The Vikings, pushing a seating design that put their fans as close to the football action as possible, favored a configuration that placed the right-field foul pole 285 feet from home plate and the right-field power alley 319 feet away. Both are short by college and professional baseball standards.

Baseball coaches, led by University of Minnesota coach John Anderson, whose team played 37 games at the Dome last year, said that was unacceptable, and lobbied for a foul line no shorter than 305 feet and a power alley of 340 feet.

"Anything less," Anderson wrote in a Jan. 15 memo to the stadium authority, "would compromise the integrity of the game."

To make both sides happy, HKS redesigned the stadium's football seating bowl in a more asymmetrical way to allow for more room in right field when baseball is played.

Bagley said that the two sides worked through about a half-dozen design options to resolve the issue.

Under the agreement, finalized Friday by the authority and team, the right-field foul line will be 300 feet from home plate, with the power alley 341 feet away. To make it more difficult for batters to hit a home run to right field, a 35-foot wall or tarp will extend from the foul line to the power alley.
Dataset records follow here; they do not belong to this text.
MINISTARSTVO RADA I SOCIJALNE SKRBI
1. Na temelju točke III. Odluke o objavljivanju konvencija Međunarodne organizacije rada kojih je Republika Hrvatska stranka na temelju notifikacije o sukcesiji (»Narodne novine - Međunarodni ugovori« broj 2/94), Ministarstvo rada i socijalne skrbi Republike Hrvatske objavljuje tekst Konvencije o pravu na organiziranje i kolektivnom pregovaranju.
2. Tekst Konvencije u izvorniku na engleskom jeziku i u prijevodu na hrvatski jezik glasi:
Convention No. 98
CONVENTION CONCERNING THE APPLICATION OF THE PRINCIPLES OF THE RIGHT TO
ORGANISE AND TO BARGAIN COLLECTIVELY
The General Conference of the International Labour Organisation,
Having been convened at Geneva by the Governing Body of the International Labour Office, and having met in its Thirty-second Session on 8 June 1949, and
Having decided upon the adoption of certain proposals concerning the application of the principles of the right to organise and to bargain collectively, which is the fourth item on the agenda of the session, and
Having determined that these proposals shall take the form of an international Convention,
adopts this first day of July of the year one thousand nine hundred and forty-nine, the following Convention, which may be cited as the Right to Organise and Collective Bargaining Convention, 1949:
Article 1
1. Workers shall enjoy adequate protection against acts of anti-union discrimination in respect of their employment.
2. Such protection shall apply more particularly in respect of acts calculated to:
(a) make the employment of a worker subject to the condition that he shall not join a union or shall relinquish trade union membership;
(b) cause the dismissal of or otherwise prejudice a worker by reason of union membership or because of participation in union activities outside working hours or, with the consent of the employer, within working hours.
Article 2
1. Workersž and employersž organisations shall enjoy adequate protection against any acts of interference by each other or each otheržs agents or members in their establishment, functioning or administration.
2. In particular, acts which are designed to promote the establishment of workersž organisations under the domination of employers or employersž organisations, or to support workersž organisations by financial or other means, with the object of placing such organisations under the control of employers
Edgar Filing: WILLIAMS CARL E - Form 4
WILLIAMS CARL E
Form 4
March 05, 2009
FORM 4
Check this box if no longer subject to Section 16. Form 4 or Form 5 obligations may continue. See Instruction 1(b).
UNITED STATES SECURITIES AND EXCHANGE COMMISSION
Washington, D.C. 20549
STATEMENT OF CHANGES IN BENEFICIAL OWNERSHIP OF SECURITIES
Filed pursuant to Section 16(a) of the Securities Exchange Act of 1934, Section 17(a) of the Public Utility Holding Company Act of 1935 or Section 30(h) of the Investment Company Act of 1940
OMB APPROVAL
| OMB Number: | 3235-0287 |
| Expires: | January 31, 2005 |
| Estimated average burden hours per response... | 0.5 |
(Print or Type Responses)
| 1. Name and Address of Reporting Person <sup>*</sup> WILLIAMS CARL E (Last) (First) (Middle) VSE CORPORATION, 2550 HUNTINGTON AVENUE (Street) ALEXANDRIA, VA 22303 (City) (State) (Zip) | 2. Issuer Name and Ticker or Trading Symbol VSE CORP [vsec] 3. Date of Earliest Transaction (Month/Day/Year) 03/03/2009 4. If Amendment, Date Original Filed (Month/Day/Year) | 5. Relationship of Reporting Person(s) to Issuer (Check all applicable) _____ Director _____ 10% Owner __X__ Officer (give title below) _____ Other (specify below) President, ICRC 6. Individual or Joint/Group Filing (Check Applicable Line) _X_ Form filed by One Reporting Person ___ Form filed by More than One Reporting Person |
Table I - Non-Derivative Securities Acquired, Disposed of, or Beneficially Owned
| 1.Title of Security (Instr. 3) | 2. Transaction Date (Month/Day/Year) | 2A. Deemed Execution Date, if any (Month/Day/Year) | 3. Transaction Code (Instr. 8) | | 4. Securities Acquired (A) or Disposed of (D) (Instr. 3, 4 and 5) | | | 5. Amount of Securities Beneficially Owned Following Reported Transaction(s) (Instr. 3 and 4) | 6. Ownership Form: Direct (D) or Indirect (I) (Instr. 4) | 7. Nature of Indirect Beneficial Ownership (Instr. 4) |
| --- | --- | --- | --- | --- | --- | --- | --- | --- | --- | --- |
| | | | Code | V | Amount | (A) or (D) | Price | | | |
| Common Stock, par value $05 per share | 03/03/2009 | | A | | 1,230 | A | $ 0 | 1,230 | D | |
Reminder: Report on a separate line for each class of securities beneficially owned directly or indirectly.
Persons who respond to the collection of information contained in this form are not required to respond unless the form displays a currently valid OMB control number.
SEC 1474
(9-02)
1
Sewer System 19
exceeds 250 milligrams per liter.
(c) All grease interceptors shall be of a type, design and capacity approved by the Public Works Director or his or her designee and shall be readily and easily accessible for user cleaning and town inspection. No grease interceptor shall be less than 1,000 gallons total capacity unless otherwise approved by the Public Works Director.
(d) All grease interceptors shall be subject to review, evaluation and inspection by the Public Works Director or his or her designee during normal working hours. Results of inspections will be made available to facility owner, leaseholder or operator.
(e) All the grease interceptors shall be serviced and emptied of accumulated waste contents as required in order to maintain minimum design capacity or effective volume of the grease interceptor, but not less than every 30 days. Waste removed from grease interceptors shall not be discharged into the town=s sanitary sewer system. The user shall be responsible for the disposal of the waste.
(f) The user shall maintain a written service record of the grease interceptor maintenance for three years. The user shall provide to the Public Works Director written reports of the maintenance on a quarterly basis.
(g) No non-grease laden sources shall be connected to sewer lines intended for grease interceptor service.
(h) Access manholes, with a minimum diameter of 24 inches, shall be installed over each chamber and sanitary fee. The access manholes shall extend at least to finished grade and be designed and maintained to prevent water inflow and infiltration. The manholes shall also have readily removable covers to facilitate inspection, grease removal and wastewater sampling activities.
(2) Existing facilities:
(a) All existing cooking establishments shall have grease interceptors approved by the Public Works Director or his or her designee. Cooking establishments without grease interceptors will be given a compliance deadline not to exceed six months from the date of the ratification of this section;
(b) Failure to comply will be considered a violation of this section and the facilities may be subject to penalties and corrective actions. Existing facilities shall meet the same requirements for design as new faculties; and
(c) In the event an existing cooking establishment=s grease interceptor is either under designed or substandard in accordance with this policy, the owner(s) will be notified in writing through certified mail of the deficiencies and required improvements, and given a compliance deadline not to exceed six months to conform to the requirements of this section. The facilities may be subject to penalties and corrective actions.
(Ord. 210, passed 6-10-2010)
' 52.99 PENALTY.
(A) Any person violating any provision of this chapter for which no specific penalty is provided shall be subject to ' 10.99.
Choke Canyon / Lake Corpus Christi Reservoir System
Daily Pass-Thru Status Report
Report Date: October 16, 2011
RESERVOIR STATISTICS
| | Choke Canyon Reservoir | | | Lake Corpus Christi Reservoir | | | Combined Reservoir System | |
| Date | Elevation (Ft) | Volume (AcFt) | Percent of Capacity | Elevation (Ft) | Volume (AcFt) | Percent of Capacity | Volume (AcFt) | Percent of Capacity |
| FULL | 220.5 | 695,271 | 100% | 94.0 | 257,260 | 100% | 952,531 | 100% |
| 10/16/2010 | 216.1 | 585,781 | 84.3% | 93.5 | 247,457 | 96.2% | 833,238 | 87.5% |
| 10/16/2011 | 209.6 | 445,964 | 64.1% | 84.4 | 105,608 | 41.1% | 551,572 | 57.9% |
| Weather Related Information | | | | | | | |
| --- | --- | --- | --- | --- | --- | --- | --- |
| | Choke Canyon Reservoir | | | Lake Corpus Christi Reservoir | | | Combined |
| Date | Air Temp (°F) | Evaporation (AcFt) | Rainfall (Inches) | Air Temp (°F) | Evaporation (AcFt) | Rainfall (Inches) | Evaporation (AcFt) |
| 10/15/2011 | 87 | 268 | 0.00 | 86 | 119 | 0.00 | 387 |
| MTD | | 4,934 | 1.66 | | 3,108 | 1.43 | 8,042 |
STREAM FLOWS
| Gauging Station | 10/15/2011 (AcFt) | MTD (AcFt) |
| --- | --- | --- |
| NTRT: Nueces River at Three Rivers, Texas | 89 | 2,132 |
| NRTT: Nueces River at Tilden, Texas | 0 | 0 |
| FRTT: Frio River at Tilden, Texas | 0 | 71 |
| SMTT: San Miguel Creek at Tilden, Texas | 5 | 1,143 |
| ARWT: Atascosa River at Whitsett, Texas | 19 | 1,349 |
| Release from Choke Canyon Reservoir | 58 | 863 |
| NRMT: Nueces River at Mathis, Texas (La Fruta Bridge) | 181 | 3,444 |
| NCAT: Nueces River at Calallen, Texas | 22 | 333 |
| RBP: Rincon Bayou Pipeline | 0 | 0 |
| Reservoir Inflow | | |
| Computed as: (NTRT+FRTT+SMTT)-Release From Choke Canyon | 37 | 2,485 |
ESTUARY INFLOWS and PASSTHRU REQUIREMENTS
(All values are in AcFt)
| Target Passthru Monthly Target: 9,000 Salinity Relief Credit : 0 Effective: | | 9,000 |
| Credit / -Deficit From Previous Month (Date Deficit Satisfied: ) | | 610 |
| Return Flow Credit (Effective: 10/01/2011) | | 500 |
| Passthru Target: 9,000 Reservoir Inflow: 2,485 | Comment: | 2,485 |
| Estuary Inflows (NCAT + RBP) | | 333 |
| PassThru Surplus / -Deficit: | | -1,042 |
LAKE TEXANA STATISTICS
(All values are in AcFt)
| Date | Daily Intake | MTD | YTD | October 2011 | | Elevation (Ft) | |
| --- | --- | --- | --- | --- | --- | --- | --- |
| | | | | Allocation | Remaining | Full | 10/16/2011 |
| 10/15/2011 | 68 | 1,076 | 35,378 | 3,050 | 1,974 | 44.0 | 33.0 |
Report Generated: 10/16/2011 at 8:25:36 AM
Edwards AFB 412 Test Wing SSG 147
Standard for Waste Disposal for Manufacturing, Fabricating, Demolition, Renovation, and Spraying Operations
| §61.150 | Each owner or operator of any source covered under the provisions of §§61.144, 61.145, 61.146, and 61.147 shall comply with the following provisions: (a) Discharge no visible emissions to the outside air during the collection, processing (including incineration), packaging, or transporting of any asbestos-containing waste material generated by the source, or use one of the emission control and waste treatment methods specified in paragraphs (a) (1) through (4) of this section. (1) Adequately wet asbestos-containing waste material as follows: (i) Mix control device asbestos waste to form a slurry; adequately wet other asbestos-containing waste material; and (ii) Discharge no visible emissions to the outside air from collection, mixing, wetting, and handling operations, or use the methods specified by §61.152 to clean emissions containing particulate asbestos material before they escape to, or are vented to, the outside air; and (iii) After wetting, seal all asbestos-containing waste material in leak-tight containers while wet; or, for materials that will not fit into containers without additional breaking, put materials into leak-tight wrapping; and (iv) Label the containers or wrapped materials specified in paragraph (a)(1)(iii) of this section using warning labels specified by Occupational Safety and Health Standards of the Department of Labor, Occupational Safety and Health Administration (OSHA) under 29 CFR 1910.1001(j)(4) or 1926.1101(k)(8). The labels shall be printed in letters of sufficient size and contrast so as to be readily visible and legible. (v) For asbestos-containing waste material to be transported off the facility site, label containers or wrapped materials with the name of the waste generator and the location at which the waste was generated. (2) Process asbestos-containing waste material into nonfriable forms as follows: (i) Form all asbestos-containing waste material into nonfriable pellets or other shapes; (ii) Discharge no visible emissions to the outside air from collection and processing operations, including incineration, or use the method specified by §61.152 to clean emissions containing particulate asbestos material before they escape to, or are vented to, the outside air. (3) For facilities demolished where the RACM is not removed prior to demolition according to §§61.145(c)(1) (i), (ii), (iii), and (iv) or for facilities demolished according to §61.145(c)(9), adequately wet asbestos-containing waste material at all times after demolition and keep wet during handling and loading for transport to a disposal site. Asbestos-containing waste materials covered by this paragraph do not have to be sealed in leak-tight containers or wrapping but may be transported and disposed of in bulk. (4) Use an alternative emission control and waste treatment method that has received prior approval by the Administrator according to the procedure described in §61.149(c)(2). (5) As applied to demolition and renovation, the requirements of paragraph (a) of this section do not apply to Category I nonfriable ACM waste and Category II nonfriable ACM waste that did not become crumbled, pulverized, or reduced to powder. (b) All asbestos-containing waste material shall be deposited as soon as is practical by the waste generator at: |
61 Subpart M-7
"Three hundred feet is not the greatest distance in the world for a foul line," said Tink Larson, a longtime amateur baseball coach in Waseca who has been close to the issue. "But it's livable and it's certainly better than what the Vikings were proposing. At least it's now a legitimate baseball field."

The Vikings, meanwhile, will still be able to put the first row of football seats 44 feet from the playing field when NFL games are played. Only one other recently built NFL stadium — Lucas Oil in Indianapolis, which was also designed by HKS — puts ticket holders that close.

Some other football seating, including some suites, was reconfigured.

Bagley said that could ultimately affect team revenue.

"We want to make sure people feel those are first-class seats, and if we compromise on quality or number of seats close to the action and suite locations, they might not like it, or won't pay as much," he said. "That's why it was so important to us."

That said, he added, the compromise "for the most part resolves our issue. What's important to us is the fan experience and achieving that great, intimate game-day experience. And we think we accomplished that. It keeps our fans on top of the action."

The state and city of Minneapolis are responsible for $498 million of the stadium's construction cost, with the Vikings picking up the rest. Had the issue not been resolved, it could have gone to arbitration, potentially delaying a project that is already facing tight deadlines.

A schematic design for the stadium is due to be released sometime next month. Stadium groundbreaking is scheduled for October.